- Genre: Reality
- Starring: Bristol Palin
- Country of origin: United States
- Original language: English
- No. of seasons: 1
- No. of episodes: 14

Production
- Executive producers: David Martin David McKenzie Gena McCarthy Jim Romanovich Matt Lutz Noah Pollack Rob Sharenow Robyn Schnieders
- Running time: 22 minutes
- Production company: Associated Television International

Original release
- Network: Lifetime
- Release: June 19 – July 31, 2012

= Bristol Palin: Life's a Tripp =

American reality television series

Bristol Palin: Life's a Tripp is an American reality television series that premiered on Lifetime.
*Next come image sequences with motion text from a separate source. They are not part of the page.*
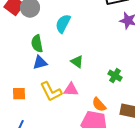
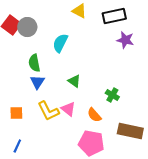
blue triangle: (40, 63) -> (37, 82), turned -42
pink triangle: (71, 90) -> (68, 109), turned 35
orange semicircle: (99, 105) -> (94, 115), moved

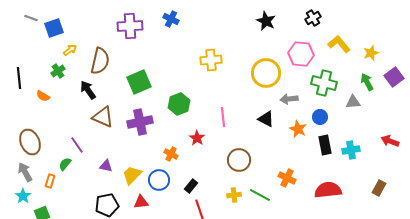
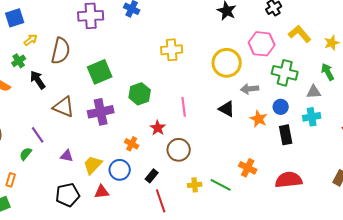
black arrow: (88, 90) -> (38, 80), moved
cyan cross: (351, 150) -> (312, 117), moved
brown circle: (239, 160) -> (179, 150), moved
orange rectangle: (50, 181) -> (11, 180), moved

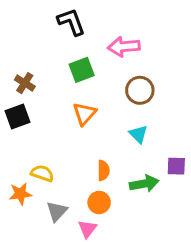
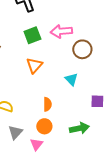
pink arrow: (124, 47) -> (61, 31), moved
brown circle: (140, 90) -> (82, 49), moved
green arrow: (144, 184) -> (79, 128), moved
The series, featuring Bristol Palin, debuted on June 19, 2012.

==Premise==
The series follows the day-to-day life of Bristol Palin as she adjusts to life in Alaska after temporarily residing in California.

==Episodes==

| No. | Title | Original release date | US viewers (millions) |
|---|---|---|---|
| 1 | "Spreading My Wings" | June 19, 2012 | 0.726 |
| 2 | "From Bad to Worse" | June 19, 2012 | 0.726 |
| 3 | "Bristol, a Book, and the Beach" | June 26, 2012 | 0.586 |
| 4 | "Baby Daddy Dilemma (FKA The Levi Blues. Back in Alaska)" | June 26, 2012 | 0.426 |
| 5 | "Ms. Palin Goes to Washington" | July 3, 2012 | N/A |
| 6 | "Sarah's Surprise" | July 3, 2012 | N/A |
| 7 | "Valen-Times" | July 10, 2012 | N/A |
| 8 | "Reindeer Games" | July 10, 2012 | N/A |
| 9 | "Cabin Fever" | July 17, 2012 | N/A |
| 10 | "New Beginnings" | July 17, 2012 | N/A |
| 11 | "Bearizona" | July 24, 2012 | N/A |
| 12 | "Kicked to the Curb" | July 24, 2012 | N/A |
| 13 | "The Bet (Mom's the Word)" | July 31, 2012 | N/A |
| 14 | "The Ring Bear-er" | July 31, 2012 | N/A |

==Reception==
The pilot episode of Palin's series had an estimated 726,000 viewers, with a rating of 0.2 percent among adults aged 18–49. After performing even worse the second week, Lifetime decided to move the show from its original primetime slot, at 10:00 p.m., to an hour later, and to show repeats of the series Dance Moms at 10:00 p.m.

Palin's series has received mostly negative reviews, with Entertainment Weekly calling it a "weird, miserable reality show." San Francisco Chronicles David Wiegand said, "She's just not that interesting." Times James Poniewozik has called the show "misguided" and commented that it fails to show Palin as a struggling young mother as she is seen at boutiques, Starbucks, and at bars. The Washington Posts Hank Stuever said everything in Palin's show "reeks of reality TV tropes: The massive SUVs Bristol cruises around in, the insipid boutiques where she shops, her Beverly Hills mansion that looks like a Bachelorette set, the blatantly staged conversations, the annoyingly visible microphone packs." He then called the show "maddeningly unreal."

==Lawsuits==
Prior to the show's airing, it had already been the subject of lawsuits. In September 2011, Palin was heckled by Stephen Hanks in a West Hollywood bar while being filmed for the show. When footage of the heated argument was shown on the show's advertisements, Hanks sued Palin for defamation saying he never signed any permission waiver to be shown on television.